Voor ik verderga, over hoe ik met de fiets via de platgetrapte geiten– en ezelpaden, stoffige wegen en net geasfalteerde autowegen, het land Portugal ga doorkruisen moet ik eerlijk bekennen dat ik een pottenkijker zal blijven. Modern, met potlood, pen en papier.
Vóór mijn vertrek heb ik de geschiedenis van Portugal door een gevluchte Portugese in Nederland en door de schrijver J. Rentes de Carvalho en anderen helder ingefluisterd gekregen. Maar ik zal niet alles op papier zetten.
Feuilleton
Eerlijk verslag doen, zonder femelarijen met de godsmogelijke waarheid, want als God hoog in de hemel omlaag blikt, ziet hij Portugal. Wat zag hij toen ik spontaan vriendschap sloot met de fado muziek van Amália Rodrigues, die ik samen met mijn muziekvrienden in een Portugees restaurant in Amsterdam beluisterde? Hadden de arme Portugese sloebers wel hun richting gevonden na de revolutie? De lezer kan natuurlijk mijn kijk op de mens onbillijk vinden, maar het beeld dat ik hieronder geef – ook in mijn tekeningen – is altijd billijk. Wat goed is, is goed, zonder dat de maker of de kijker zijn mening hoeft te geven. De natuur is nooit af.

Items uit een dataset

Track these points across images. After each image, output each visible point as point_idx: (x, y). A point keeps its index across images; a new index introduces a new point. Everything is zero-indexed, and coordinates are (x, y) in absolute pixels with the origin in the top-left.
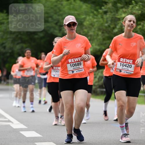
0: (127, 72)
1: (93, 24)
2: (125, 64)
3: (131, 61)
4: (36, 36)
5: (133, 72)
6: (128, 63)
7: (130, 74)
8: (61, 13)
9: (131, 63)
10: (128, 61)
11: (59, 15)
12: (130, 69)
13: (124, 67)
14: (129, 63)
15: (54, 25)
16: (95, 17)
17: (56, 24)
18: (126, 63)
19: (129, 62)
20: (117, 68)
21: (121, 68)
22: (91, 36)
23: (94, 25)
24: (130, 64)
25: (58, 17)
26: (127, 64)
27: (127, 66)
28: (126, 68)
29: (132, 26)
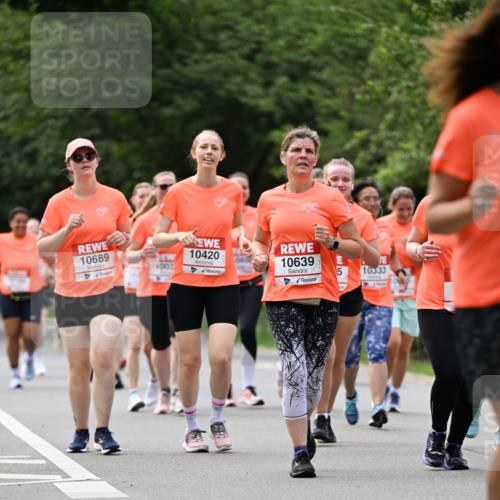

> _Te maken opdrachten_:
(1) Vertaal deze zin uit de tekst over Portugal in het Engels: "Wat goed is, is goed, zonder dat de maker of de kijker zijn mening hoeft te geven."
(2) Zet alle regels van de records om in een Markdown-tabel met de kolommen "Nr." en "Regel", zonder lege regels. Laat de afbeeldingen weg.

> _Uitkomsten_:
(1) What is good is good, without the maker or the viewer having to give his opinion.

(2)
| Nr. | Regel |
|---|---|
| 1 | Track these points across images. After each image, output each visible point as point_idx: (x, y). A point keeps its index across images; a new index introduces a new point. Everything is zero-indexed, and coordinates are (x, y) in absolute pixels with the origin in the top-left. |
| 2 | 0: (127, 72) |
| 3 | 1: (93, 24) |
| 4 | 2: (125, 64) |
| 5 | 3: (131, 61) |
| 6 | 4: (36, 36) |
| 7 | 5: (133, 72) |
| 8 | 6: (128, 63) |
| 9 | 7: (130, 74) |
| 10 | 8: (61, 13) |
| 11 | 9: (131, 63) |
| 12 | 10: (128, 61) |
| 13 | 11: (59, 15) |
| 14 | 12: (130, 69) |
| 15 | 13: (124, 67) |
| 16 | 14: (129, 63) |
| 17 | 15: (54, 25) |
| 18 | 16: (95, 17) |
| 19 | 17: (56, 24) |
| 20 | 18: (126, 63) |
| 21 | 19: (129, 62) |
| 22 | 20: (117, 68) |
| 23 | 21: (121, 68) |
| 24 | 22: (91, 36) |
| 25 | 23: (94, 25) |
| 26 | 24: (130, 64) |
| 27 | 25: (58, 17) |
| 28 | 26: (127, 64) |
| 29 | 27: (127, 66) |
| 30 | 28: (126, 68) |
| 31 | 29: (132, 26) |